Onmiddellijk na het vervangen van de tonercartridges duurt het even voordat de toner gelijkmatig binnen de cartridge wordt verdeeld.
<Ruis zwart-wit printen voorkomen>
Bij continu zwart/wit afdrukken kan het apparaat een ongewoon geluid laten horen. In dat geval kunt u het probleem misschien verhelpen door dit item in te stellen op <Aan>.
<Uit>
<Aan>

<Verw. strepen van scangebied> *

U kunt een instelling configureren om te verhinderen dat vlekken worden gescand wanneer ze worden waargenomen in het scangedeelte van de documenttoevoer.

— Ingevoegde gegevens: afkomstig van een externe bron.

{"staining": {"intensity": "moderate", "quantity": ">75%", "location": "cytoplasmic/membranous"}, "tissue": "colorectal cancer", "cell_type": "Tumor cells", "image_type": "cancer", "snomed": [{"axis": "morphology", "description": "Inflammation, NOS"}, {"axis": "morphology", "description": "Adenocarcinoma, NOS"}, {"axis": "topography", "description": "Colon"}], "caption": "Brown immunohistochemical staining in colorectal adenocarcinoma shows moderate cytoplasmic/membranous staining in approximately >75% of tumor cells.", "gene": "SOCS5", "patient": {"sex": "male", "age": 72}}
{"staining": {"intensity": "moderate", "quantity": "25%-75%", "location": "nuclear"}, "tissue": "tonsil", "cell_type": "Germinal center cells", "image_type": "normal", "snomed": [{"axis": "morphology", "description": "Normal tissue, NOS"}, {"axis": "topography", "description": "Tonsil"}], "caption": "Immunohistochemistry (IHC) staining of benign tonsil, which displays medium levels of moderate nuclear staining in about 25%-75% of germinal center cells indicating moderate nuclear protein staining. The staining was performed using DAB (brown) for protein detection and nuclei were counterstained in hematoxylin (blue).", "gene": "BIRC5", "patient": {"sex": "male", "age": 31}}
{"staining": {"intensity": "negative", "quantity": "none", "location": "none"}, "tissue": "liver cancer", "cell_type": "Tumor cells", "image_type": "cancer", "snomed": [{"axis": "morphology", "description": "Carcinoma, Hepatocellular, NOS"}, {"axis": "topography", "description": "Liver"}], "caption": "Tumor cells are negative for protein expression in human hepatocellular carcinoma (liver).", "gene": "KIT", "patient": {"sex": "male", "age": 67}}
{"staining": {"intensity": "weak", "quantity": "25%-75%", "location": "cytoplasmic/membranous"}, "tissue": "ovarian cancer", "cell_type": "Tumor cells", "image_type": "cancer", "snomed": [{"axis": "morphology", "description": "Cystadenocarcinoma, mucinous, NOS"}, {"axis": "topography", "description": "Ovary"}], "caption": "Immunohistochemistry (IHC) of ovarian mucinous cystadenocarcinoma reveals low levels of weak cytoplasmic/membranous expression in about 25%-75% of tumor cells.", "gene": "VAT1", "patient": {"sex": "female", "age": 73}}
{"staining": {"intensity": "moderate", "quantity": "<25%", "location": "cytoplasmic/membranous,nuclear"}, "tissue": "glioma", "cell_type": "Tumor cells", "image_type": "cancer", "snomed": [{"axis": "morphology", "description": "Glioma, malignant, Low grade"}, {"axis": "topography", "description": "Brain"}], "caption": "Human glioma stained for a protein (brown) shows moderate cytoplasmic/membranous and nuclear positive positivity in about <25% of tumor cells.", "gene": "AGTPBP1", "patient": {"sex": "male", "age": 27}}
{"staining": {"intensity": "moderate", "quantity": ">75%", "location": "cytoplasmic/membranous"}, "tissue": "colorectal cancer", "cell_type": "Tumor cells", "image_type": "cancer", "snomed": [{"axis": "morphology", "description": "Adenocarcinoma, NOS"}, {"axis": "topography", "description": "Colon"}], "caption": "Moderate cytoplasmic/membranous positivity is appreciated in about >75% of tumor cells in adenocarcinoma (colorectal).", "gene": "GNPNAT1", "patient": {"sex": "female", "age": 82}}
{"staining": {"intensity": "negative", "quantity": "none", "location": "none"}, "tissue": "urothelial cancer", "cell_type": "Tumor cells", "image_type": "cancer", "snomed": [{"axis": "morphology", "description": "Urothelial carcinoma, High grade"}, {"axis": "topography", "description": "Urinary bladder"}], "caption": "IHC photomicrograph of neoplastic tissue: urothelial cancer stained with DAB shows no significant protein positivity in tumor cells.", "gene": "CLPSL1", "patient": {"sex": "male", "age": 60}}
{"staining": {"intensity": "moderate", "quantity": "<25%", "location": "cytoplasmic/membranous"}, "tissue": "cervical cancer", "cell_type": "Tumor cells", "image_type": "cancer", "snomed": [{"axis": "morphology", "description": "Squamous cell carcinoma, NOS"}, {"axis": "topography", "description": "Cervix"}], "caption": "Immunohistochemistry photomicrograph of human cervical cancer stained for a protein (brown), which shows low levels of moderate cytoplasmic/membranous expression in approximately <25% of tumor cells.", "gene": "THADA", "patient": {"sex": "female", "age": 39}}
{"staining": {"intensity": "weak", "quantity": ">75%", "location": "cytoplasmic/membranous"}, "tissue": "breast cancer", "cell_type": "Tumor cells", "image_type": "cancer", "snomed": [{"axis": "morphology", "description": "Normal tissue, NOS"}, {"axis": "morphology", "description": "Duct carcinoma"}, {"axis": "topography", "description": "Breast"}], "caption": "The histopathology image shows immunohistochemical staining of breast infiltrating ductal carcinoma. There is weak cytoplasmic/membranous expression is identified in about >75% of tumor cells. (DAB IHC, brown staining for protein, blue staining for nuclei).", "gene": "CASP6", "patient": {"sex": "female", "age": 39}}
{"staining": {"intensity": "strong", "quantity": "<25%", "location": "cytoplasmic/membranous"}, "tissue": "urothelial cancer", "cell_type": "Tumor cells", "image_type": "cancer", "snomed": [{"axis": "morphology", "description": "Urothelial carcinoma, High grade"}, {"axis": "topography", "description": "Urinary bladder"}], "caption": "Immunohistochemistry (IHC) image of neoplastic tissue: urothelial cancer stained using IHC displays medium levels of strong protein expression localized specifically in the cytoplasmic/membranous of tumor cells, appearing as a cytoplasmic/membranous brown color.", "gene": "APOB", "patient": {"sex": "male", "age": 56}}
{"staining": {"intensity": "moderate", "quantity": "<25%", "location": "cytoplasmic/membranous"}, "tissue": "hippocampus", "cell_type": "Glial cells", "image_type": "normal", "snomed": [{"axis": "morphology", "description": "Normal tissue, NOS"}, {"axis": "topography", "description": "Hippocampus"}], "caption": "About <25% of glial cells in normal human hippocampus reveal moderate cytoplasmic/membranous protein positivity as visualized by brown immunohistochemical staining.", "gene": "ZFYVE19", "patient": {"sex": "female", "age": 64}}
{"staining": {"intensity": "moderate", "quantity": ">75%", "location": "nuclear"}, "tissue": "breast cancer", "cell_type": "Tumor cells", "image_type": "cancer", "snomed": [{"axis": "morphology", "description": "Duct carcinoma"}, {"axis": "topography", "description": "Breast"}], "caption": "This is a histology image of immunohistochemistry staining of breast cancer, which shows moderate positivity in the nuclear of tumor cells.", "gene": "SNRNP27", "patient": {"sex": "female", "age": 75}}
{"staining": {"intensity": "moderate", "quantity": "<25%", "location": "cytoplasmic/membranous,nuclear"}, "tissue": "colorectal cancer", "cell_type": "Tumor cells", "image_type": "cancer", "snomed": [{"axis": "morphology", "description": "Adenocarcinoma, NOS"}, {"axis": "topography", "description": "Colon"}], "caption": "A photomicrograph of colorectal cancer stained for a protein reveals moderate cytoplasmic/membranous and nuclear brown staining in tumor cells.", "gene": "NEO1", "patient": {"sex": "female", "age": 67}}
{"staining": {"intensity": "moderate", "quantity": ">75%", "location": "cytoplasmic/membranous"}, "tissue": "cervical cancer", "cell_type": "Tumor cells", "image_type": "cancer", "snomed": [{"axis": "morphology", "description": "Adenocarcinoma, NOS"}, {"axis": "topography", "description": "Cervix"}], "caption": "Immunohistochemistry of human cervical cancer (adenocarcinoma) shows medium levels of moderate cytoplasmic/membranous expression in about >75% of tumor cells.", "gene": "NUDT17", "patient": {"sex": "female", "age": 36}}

Als u <Aan> selecteert, worden strepen verwijderd die ontstaan aan de rand van het origineel.
<Uit>
<Aan>
Als strepen worden verwijderd, worden gedeelten met vlekken niet gescand. Reinig het originele scangebied, zodat het origineel naar tevredenheid wordt gescand.